Let $f$ be twice continuously differentiable. If $\int_0^\infty f^2$,$\int_0^\infty f''^2$ converge. Then$\int_0^\infty f'^2 $ converges

Question

Problem: Let $ f: [0,\infty) \to \mathbb{R} $ be twice continuously differentiable and suppose that $ \int_0^\infty f(x)^2 dx $ , $ \int_0^\infty f''(x)^2 dx $ converge. Then $ \int_0^\infty f'(x)^2 dx $ converges

Attempt: $ \int_{0}^{ k} f'(x)^2 dx = \{ u = f' , u = f, v = f' , v' = f'' \} = f'(x) \cdot f''(x) |_0^k - \int_0^k f\cdot f'' $ [ missing more arguments ].

How can I continue from where I've stopped? It seems to me I need to use some kind of an inequality. If it is Cauchy-Schwartz then I haven't learned about Cauchy-Schwartz Inequality yet, so is there another way?

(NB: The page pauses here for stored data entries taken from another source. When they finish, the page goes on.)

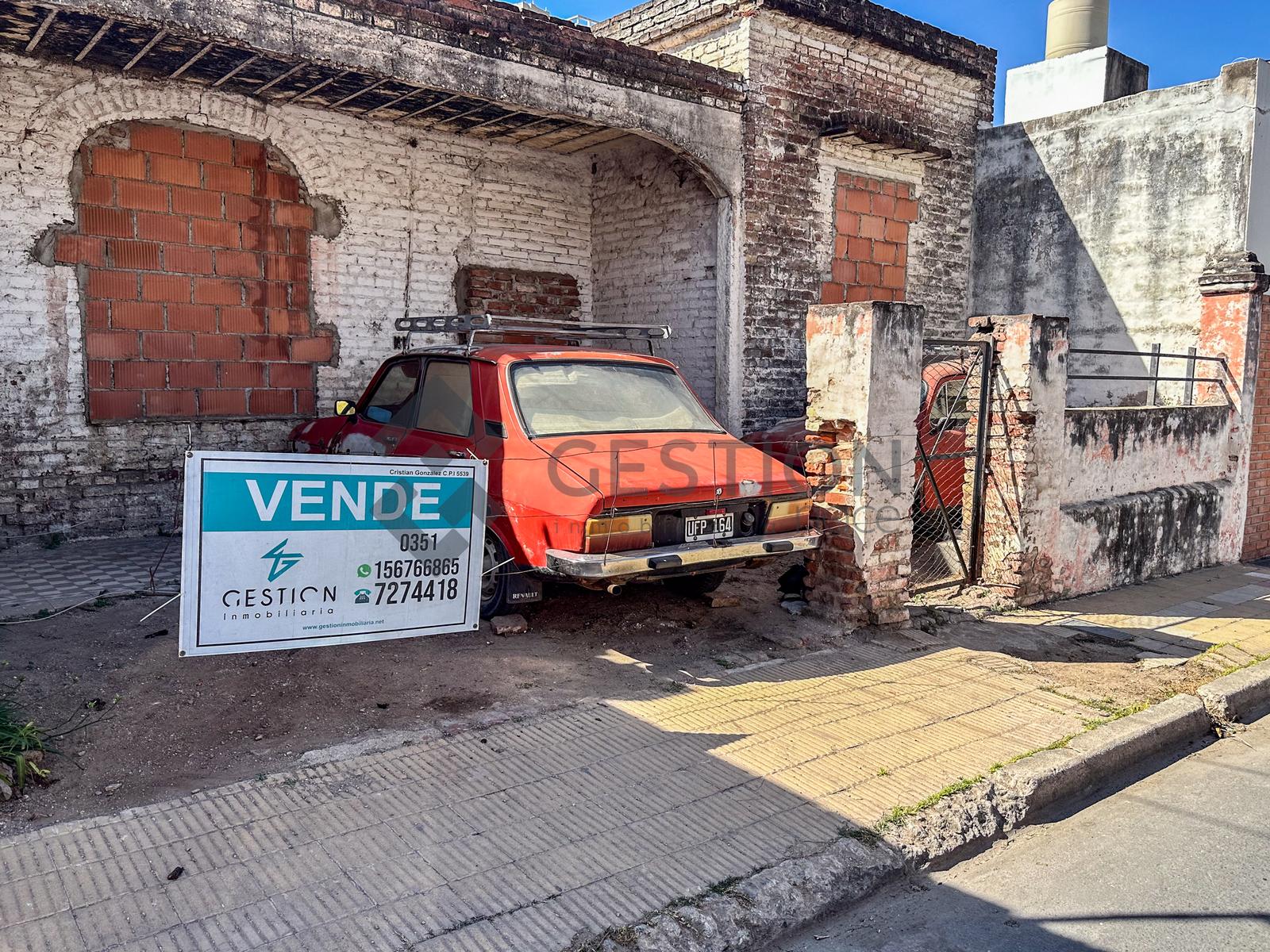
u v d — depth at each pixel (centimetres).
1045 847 389
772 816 378
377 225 909
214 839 336
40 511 748
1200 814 423
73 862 317
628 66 831
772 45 938
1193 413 886
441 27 731
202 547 403
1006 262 1157
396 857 332
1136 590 798
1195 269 991
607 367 640
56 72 721
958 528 807
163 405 801
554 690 494
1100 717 496
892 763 431
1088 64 1237
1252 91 936
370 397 708
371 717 448
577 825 362
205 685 474
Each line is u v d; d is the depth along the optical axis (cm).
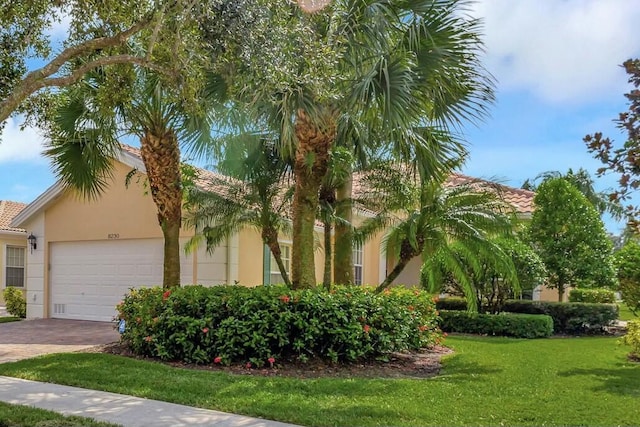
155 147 1030
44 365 823
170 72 698
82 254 1605
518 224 1094
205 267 1349
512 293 1382
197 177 1187
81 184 1120
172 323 880
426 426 531
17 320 1600
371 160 1049
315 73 692
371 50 809
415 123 857
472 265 1227
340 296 902
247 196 1128
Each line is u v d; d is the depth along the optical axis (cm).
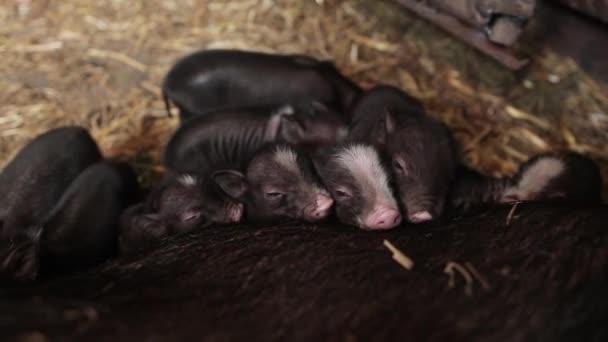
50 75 114
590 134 105
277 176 90
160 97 112
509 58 100
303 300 71
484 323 66
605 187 100
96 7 122
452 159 93
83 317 65
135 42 118
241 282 73
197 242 81
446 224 81
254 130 101
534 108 108
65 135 100
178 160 102
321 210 88
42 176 96
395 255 74
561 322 64
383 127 94
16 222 93
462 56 113
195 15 121
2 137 107
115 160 105
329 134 99
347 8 120
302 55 112
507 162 103
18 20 121
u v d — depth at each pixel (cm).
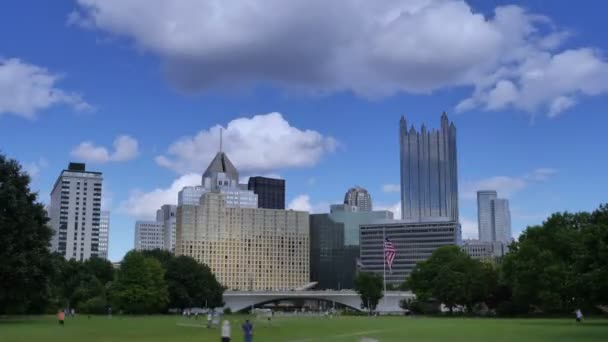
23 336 6556
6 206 9531
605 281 8044
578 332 7456
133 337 6588
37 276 9706
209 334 7219
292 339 6341
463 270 16312
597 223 9000
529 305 14500
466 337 6625
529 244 12725
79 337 6500
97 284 19238
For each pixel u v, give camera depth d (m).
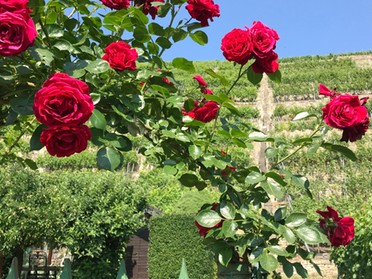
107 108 2.12
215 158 2.18
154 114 2.35
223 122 2.48
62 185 12.21
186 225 11.16
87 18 2.29
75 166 25.98
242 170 2.23
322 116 2.24
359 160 24.08
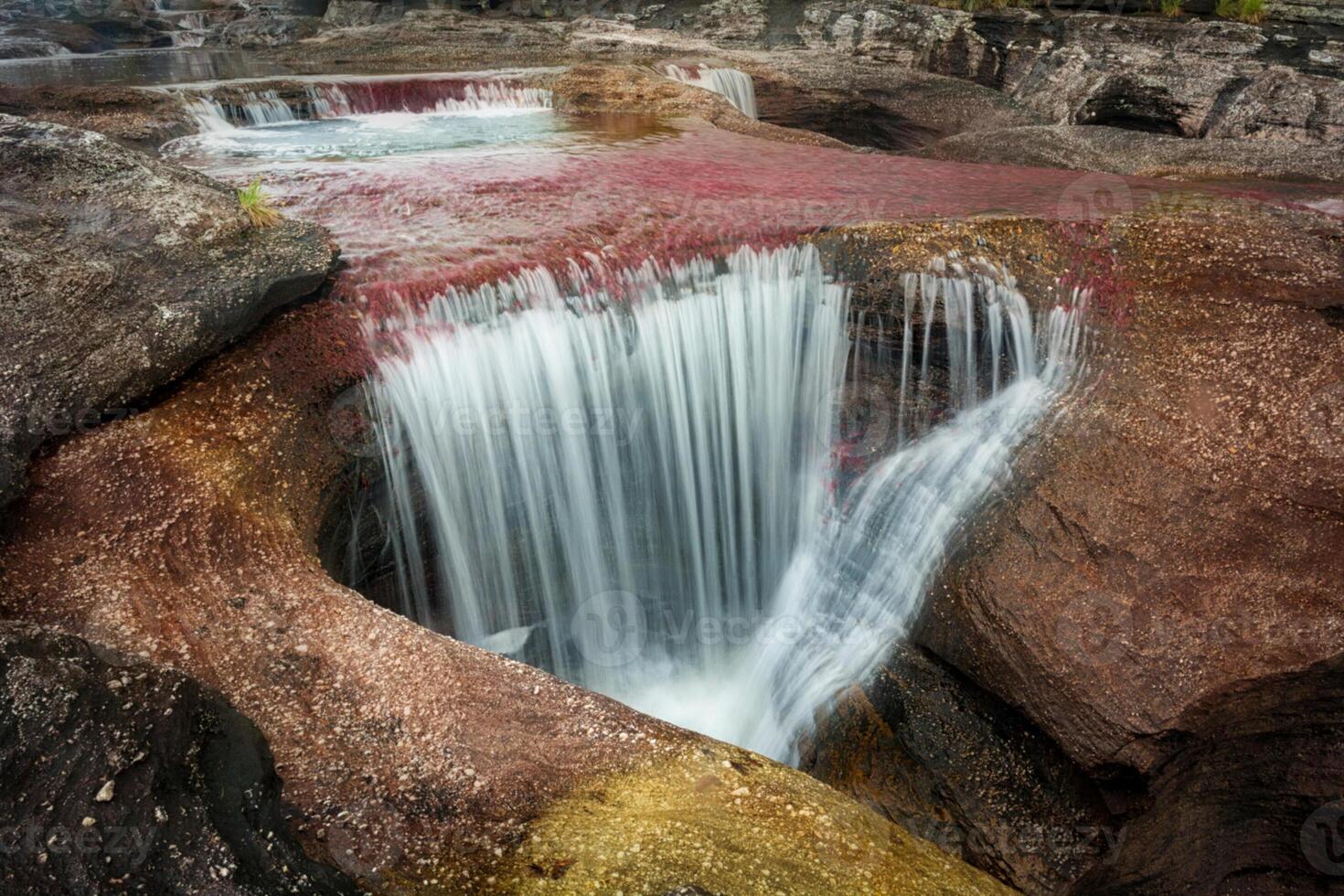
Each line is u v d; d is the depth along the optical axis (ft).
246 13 82.17
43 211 21.43
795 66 59.00
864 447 27.17
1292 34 45.60
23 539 16.72
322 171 36.29
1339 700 17.44
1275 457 20.51
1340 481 19.63
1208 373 22.74
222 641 15.56
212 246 22.35
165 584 16.43
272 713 14.34
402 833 12.53
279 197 32.09
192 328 20.20
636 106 52.06
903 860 13.00
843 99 56.54
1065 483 22.13
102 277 20.15
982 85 55.83
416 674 15.38
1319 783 17.33
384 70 60.23
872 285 26.66
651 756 14.15
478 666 15.67
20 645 11.96
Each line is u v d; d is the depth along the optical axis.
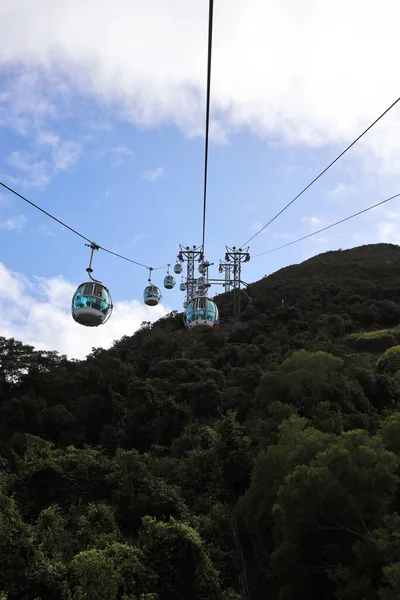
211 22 7.95
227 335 58.22
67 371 44.47
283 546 14.62
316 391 29.88
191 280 53.41
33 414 38.03
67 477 24.03
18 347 43.81
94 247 17.45
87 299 16.72
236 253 59.88
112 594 14.88
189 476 26.48
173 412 36.69
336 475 13.45
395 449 16.05
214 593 17.16
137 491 23.41
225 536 21.42
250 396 36.84
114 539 18.56
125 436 36.09
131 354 57.34
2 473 25.50
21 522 18.83
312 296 64.31
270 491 17.66
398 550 11.64
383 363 39.09
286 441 19.34
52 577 15.84
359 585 11.69
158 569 16.83
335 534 14.03
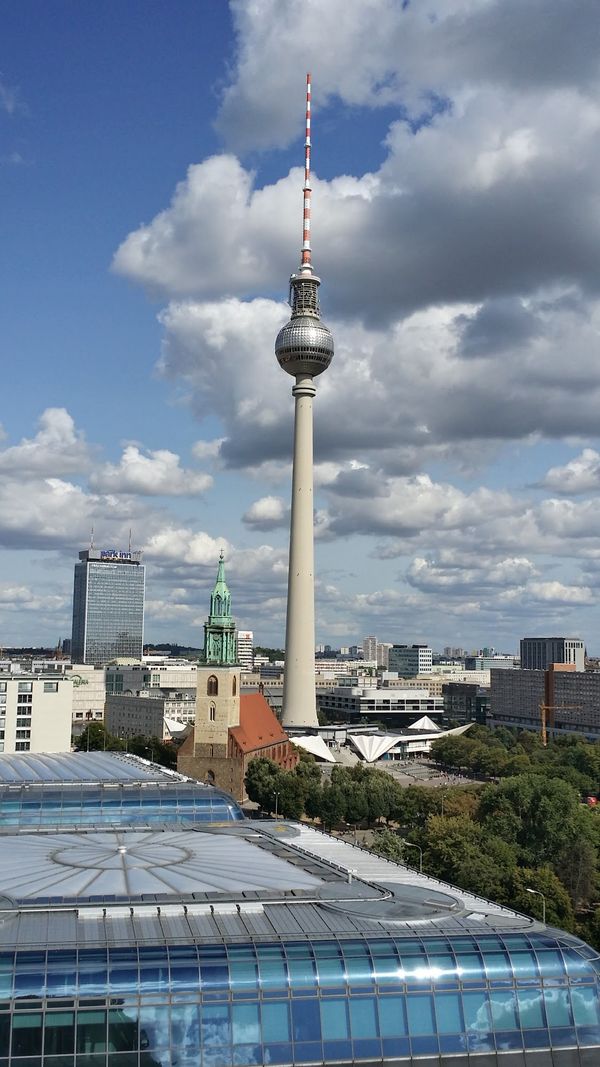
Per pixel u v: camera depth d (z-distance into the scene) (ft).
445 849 458.50
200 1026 192.75
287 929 216.33
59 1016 189.06
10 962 194.08
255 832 350.23
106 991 192.24
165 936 209.36
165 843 309.22
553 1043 205.67
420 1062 198.29
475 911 238.07
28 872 258.78
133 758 540.52
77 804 410.11
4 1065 184.85
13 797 406.82
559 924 410.72
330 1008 199.31
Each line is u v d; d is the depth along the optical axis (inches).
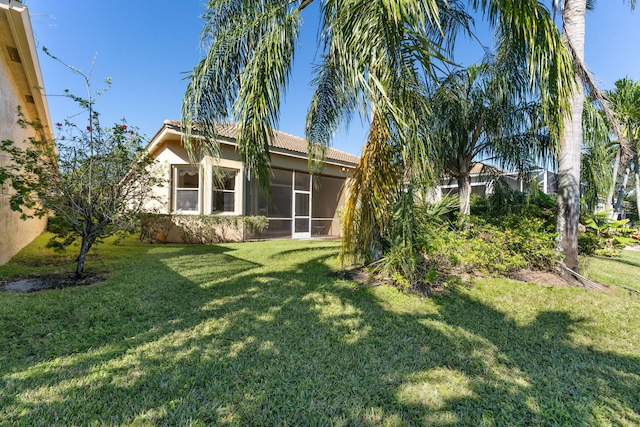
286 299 159.2
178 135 388.5
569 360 105.5
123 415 71.5
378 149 168.4
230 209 438.9
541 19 126.4
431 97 185.8
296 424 71.4
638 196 580.7
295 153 472.1
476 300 166.1
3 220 225.8
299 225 531.2
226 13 172.4
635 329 132.7
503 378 92.4
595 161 286.0
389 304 155.1
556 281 204.8
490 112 264.1
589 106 229.1
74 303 144.3
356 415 74.5
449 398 81.8
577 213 211.2
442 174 286.0
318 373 92.5
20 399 76.0
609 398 84.0
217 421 71.1
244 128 149.6
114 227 206.1
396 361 101.0
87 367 91.5
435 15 92.7
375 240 205.0
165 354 100.3
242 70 152.9
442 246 192.2
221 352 102.5
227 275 210.5
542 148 263.7
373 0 103.7
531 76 139.1
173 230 399.5
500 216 286.2
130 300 151.6
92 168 193.8
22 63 238.4
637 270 275.0
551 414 76.0
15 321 122.0
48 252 283.6
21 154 183.2
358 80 108.2
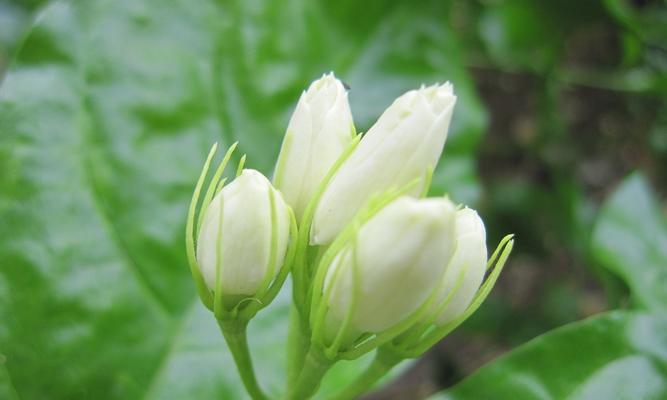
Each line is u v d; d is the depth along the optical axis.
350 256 0.12
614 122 0.30
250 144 0.18
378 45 0.19
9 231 0.16
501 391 0.15
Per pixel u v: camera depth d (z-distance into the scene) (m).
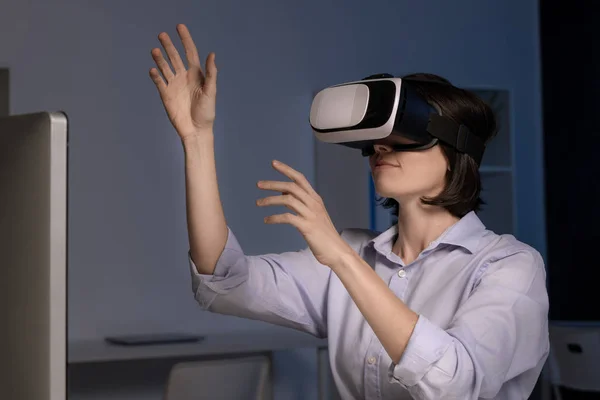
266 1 4.60
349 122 1.38
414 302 1.53
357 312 1.58
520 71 5.08
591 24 4.76
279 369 4.57
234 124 4.53
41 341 0.89
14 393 0.94
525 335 1.37
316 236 1.22
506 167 4.65
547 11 5.05
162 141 4.38
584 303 4.79
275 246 4.58
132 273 4.31
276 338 4.19
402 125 1.38
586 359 3.84
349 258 1.23
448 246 1.53
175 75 1.42
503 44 5.05
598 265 4.70
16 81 4.14
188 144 1.45
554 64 5.00
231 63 4.53
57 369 0.89
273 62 4.61
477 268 1.47
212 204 1.48
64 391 0.89
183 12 4.45
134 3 4.35
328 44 4.71
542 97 5.08
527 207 5.07
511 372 1.37
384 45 4.80
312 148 4.65
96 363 4.30
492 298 1.37
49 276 0.89
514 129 5.03
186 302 4.40
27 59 4.16
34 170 0.90
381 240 1.63
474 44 4.98
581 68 4.83
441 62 4.91
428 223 1.55
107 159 4.28
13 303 0.94
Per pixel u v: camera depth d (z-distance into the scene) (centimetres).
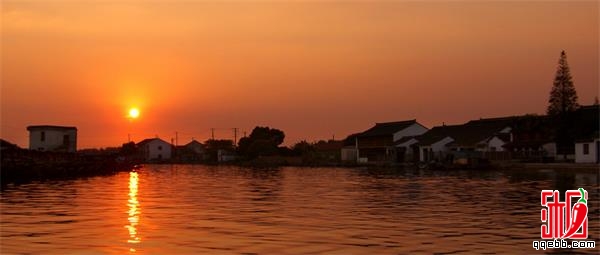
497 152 8306
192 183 5166
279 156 13475
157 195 3609
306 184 4862
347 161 11631
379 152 11412
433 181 5088
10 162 5666
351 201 3100
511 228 2033
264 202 3069
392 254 1576
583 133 7856
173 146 17912
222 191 4009
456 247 1675
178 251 1620
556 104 8069
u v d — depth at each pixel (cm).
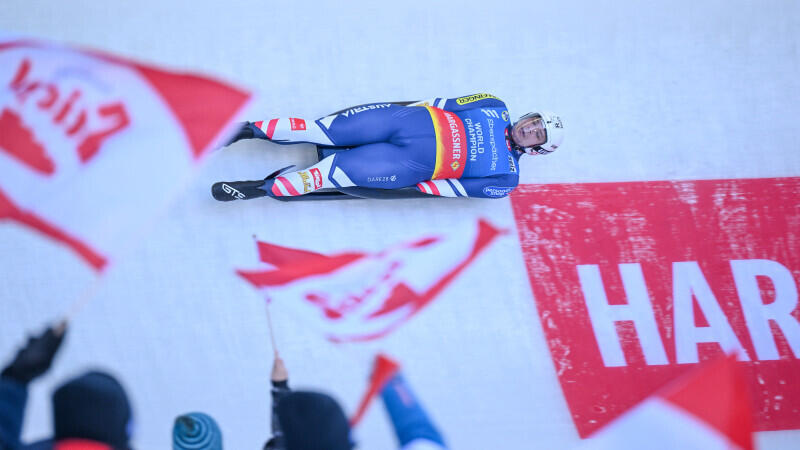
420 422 902
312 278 1277
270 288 1295
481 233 1280
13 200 816
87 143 812
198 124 814
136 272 1680
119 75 806
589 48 2006
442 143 1730
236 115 816
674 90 2011
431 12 1962
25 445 802
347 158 1706
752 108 2025
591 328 1803
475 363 1742
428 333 1744
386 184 1741
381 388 930
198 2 1870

Edit: Apparently there's the same question here with answers which use Cauchy-Schwartz Inequality: If $f$ and $f''$ are square integrable is $f'$? But my question is whether it is possible to prove the same theorem without using that inequality? as I haven't learned about it yet in relation to integrals.